Para cobrir o rombo de R$ 58,2 bilhões no Orçamento de 2017, o governo decidiu acabar com o programa de desoneração da folha de pagamento das empresas de 50 setores, preservando quatro segmentos intensivos em mão de obra, e fazer um corte de despesas de R$ 42,1 bilhões. Foram poupadas as áreas de transporte rodoviário coletivo de passageiros, transporte ferroviário e metroviário de passageiros, construção civil e obras de infraestrutura e comunicação (atividades de rádio e TV, e prestação de serviços de informação, edição e edição integrada a impressão). Com o fim da desoneração, a equipe econômica espera levar aos cofres públicos R$ 4,8 bilhões adicionais este ano. Para isso, será publicada uma medida provisória (MP) que vai vigorar após um prazo de 90 dias (noventena).
Além disso, o governo vai passar a cobrar Imposto sobre Operações Financeiras (IOF) de cooperativas de crédito, que até agora eram livres dessa tributação. Com isso, haverá um aumento de arrecadação de R$ 1,2 bilhão. Segundo o ministro da Fazenda, Henrique Meirelles, a desoneração da folha — instituída no governo Dilma Rousseff — foi uma medida que tinha o objetivo de estimular a economia, mas não mostrou os resultados esperados e provocou perdas elevadas para os cofres públicos:
— Corrigimos um processo que veio do passado que ficou conhecido como desoneração da folha de pagamento das empresas. Isso gerava uma perda fiscal para União. A ideia original era que isso ia permitir uma recuperação da economia, mas isso não gerou os efeitos esperados. Agora, eliminamos, na prática, essas distorções.
Ele acrescentou que os setores preservados são intensivos em mão de obra e estudos técnicos mostram que, nesses segmentos, a política surtiu resultados. Por isso, esses setores poderão manter a opção de pagar a contribuição previdenciária sobre o faturamento e não sobre a folha de pagamentos:
— São setores vitais para a preservação do emprego — disse Meirelles.
Sem ajuda dos precatórios
Até a noite de terça-feira, o governo pretendia fazer um contingenciamento menor, de R$ 32 bilhões, no Orçamento, pois contava com a possibilidade de incluir R$ 8,6 bilhões em sua estimativa de receitas com recursos dos precatórios. No entanto, depois de consultar o Supremo Tribunal Federal (STF) sobre a possibilidade, os técnicos preferiram recuar. Havia uma dúvida sobre se isso não poderia gerar insegurança jurídica. Segundo Meirelles, o corte de R$ 42,1 bilhões poderá ser revertido quando houver uma posição mais clara da Justiça sobre esses precatórios.
O governo teve dificuldades para definir as medidas que seriam adotadas para cobrir o rombo nas contas de 2017. Com uma arrecadação fraca e pouca margem para cortar gastos num Orçamento já enxuto, a equipe econômica foi obrigada a buscar receitas extraordinárias e a propor aumentos de carga tributária, algo que o presidente Michel Temer queria evitar a todo custo.

(Dados coletados)
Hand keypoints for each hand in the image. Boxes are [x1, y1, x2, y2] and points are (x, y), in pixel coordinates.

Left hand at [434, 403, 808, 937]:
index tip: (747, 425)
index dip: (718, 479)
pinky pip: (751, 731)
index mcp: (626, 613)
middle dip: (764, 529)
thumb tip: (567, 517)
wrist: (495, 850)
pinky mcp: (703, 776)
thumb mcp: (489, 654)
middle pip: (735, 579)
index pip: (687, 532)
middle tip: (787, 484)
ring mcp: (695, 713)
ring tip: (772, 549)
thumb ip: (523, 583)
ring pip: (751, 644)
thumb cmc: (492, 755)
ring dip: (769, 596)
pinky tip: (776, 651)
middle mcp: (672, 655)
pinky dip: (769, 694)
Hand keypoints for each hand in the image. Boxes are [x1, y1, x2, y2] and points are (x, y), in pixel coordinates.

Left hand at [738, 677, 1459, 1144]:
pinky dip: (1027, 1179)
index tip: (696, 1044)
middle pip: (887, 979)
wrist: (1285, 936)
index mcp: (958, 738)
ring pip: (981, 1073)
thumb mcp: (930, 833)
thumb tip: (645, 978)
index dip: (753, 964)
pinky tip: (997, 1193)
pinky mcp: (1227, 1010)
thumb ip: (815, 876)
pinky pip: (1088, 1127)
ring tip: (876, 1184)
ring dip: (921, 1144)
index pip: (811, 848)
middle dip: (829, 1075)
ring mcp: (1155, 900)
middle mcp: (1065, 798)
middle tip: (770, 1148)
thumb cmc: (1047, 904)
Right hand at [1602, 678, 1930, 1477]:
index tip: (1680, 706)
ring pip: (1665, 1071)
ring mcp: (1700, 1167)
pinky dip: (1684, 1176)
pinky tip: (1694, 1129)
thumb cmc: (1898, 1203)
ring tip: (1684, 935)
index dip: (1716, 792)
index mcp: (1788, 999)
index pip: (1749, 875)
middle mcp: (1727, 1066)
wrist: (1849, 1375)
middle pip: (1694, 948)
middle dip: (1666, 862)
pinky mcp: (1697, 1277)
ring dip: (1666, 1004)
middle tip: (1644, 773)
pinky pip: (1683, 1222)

...

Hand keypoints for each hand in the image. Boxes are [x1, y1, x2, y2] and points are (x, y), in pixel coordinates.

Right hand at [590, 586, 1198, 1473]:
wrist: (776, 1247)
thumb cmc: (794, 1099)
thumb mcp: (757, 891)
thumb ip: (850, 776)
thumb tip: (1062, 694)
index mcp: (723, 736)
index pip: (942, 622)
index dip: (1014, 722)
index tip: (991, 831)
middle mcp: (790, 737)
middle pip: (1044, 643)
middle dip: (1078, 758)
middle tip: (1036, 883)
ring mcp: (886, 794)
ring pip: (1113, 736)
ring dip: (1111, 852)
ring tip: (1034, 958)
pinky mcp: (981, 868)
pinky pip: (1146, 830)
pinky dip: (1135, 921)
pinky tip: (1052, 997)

* * *

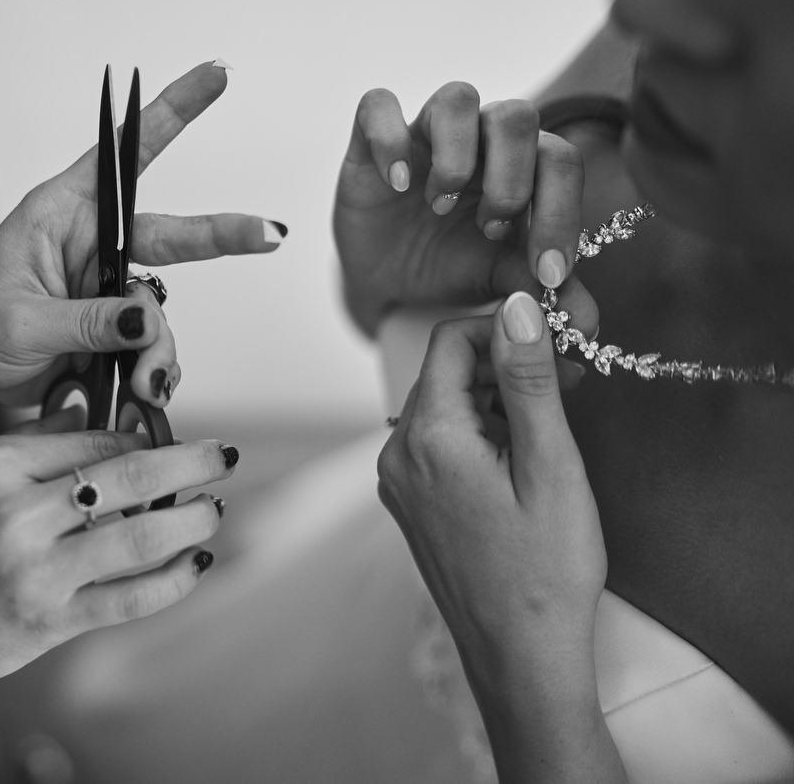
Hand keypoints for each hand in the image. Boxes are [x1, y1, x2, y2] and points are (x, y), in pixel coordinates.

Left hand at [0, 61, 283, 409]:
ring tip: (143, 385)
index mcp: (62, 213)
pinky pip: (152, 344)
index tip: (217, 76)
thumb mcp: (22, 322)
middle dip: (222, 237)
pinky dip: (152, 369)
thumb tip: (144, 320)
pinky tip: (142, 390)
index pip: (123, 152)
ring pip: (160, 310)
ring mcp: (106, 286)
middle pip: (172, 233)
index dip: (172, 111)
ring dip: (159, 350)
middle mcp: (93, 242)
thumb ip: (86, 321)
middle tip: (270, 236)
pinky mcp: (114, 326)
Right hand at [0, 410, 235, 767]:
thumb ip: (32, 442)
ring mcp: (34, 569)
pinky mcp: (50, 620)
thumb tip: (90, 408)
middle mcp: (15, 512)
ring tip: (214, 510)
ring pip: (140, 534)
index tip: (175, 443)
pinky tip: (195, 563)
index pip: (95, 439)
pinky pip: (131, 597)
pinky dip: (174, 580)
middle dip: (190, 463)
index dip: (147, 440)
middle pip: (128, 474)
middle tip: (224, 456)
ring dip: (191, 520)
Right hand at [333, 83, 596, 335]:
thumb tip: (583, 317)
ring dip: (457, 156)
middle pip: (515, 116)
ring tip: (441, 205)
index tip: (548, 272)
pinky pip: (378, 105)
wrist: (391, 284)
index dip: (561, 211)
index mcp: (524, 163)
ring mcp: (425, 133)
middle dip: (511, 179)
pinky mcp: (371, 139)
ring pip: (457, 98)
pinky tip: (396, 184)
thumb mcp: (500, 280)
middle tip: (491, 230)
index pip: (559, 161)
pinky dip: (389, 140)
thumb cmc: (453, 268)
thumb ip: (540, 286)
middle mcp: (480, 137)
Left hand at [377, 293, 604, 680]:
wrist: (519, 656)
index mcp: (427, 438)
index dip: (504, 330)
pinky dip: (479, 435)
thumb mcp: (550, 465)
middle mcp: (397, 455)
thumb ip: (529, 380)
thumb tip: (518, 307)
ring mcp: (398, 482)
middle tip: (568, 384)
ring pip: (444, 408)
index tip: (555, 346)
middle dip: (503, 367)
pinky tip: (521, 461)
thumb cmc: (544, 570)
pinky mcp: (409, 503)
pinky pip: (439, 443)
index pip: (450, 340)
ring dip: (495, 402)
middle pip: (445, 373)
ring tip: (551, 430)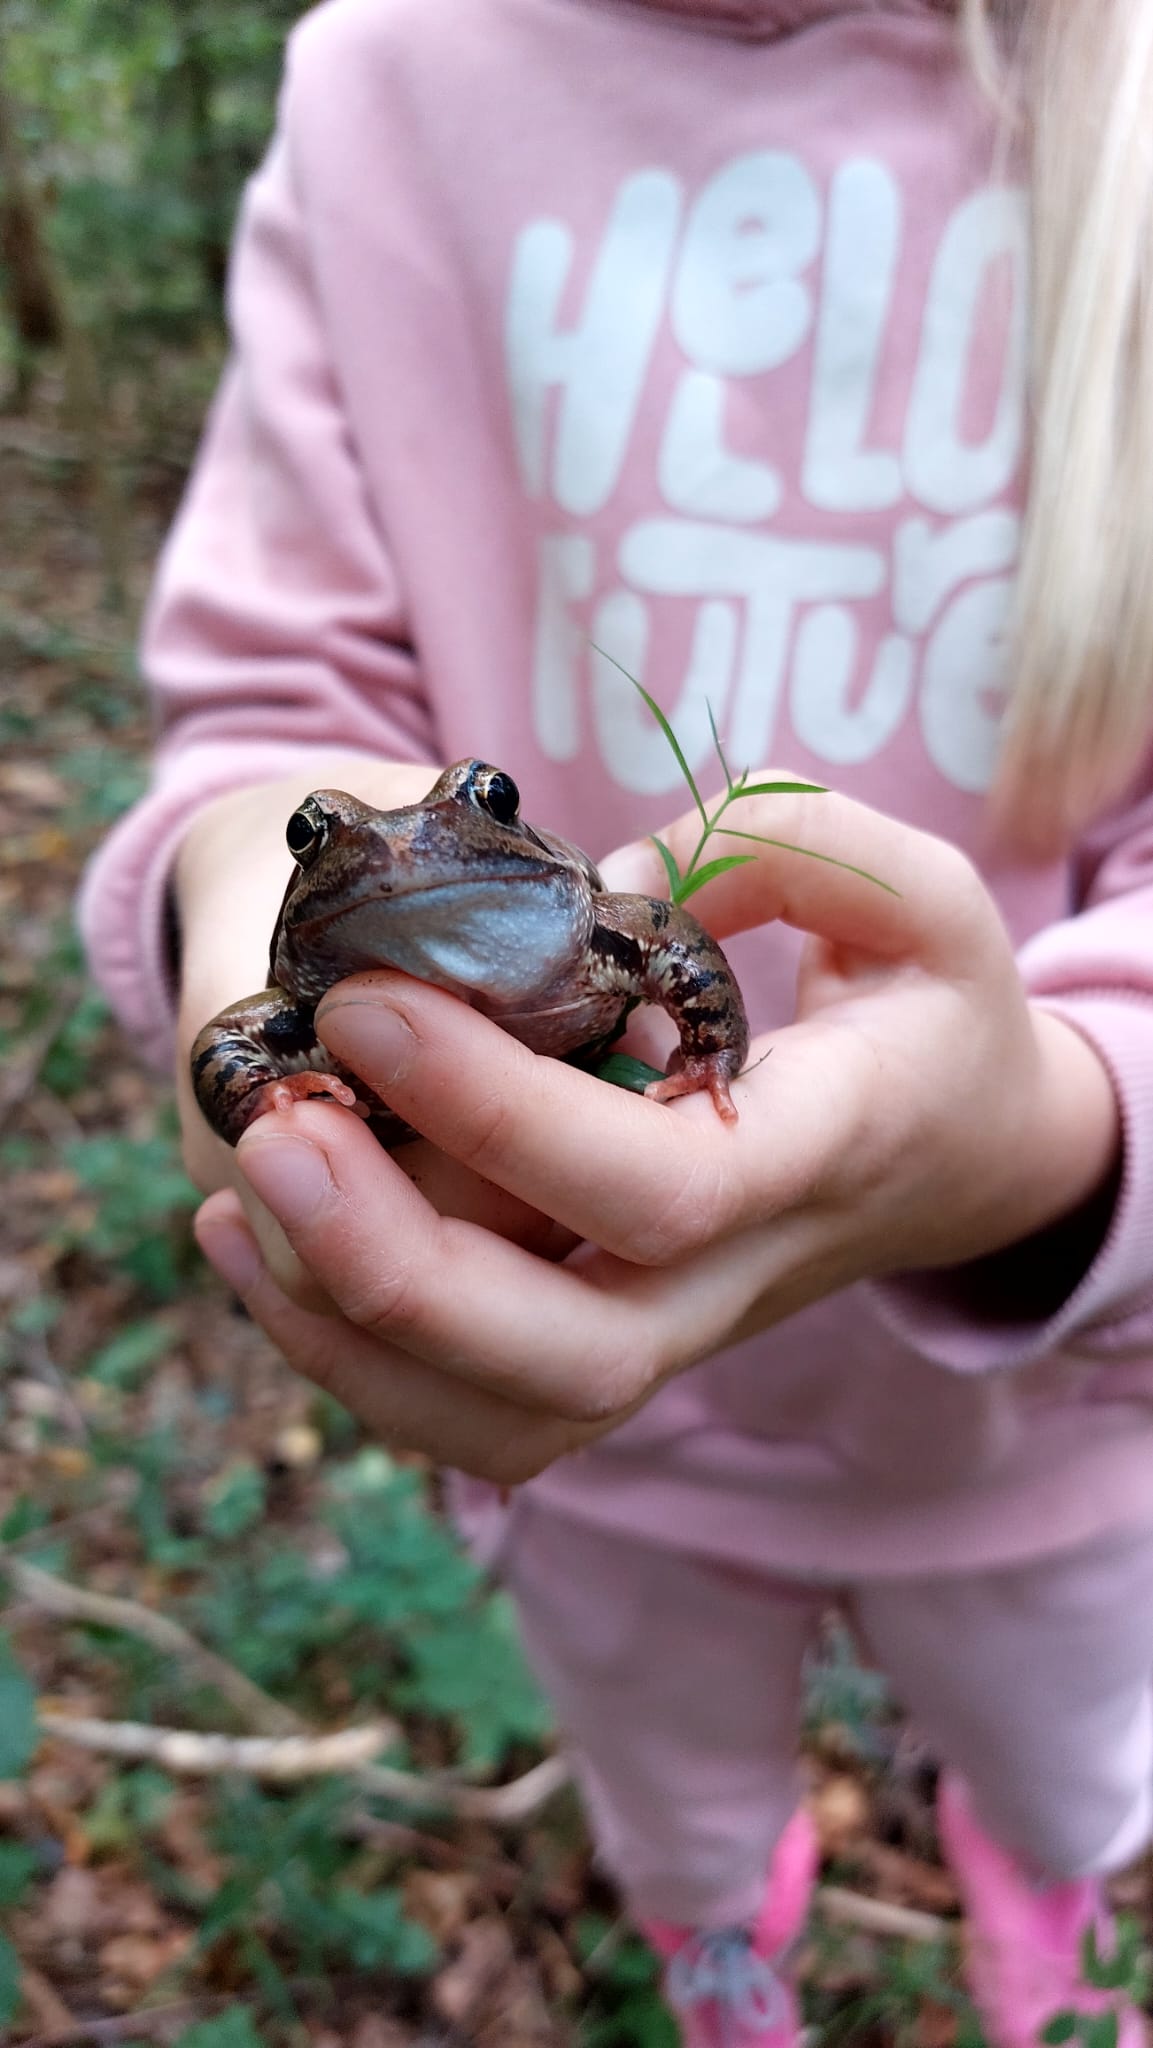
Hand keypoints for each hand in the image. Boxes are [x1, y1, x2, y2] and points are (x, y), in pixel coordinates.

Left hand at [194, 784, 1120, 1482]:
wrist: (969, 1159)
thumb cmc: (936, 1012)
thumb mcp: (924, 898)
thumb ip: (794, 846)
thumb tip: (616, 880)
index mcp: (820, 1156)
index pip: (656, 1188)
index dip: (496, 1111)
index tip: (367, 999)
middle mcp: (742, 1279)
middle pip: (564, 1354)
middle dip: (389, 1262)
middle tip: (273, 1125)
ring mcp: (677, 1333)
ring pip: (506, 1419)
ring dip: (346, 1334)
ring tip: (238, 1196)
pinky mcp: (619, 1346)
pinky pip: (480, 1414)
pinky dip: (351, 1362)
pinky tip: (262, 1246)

**Tarefas do exercício:**
1) Segundo o texto sobre o Orçamento de 2017, quanto a equipe econômica espera levar aos cofres públicos este ano com o fim da desoneração?
2) Reescreva o trecho do texto sobre o Orçamento de 2017 de "Para cobrir o rombo de" a "90 dias (noventena).", substituindo "construção civil" por "construção pesada".

**Respostas escritas:**
1) R$ 4,8 bilhões adicionais.

2)
Para cobrir o rombo de R$ 58,2 bilhões no Orçamento de 2017, o governo decidiu acabar com o programa de desoneração da folha de pagamento das empresas de 50 setores, preservando quatro segmentos intensivos em mão de obra, e fazer um corte de despesas de R$ 42,1 bilhões. Foram poupadas as áreas de transporte rodoviário coletivo de passageiros, transporte ferroviário e metroviário de passageiros, construção pesada e obras de infraestrutura e comunicação (atividades de rádio e TV, e prestação de serviços de informação, edição e edição integrada a impressão). Com o fim da desoneração, a equipe econômica espera levar aos cofres públicos R$ 4,8 bilhões adicionais este ano. Para isso, será publicada uma medida provisória (MP) que vai vigorar após um prazo de 90 dias (noventena).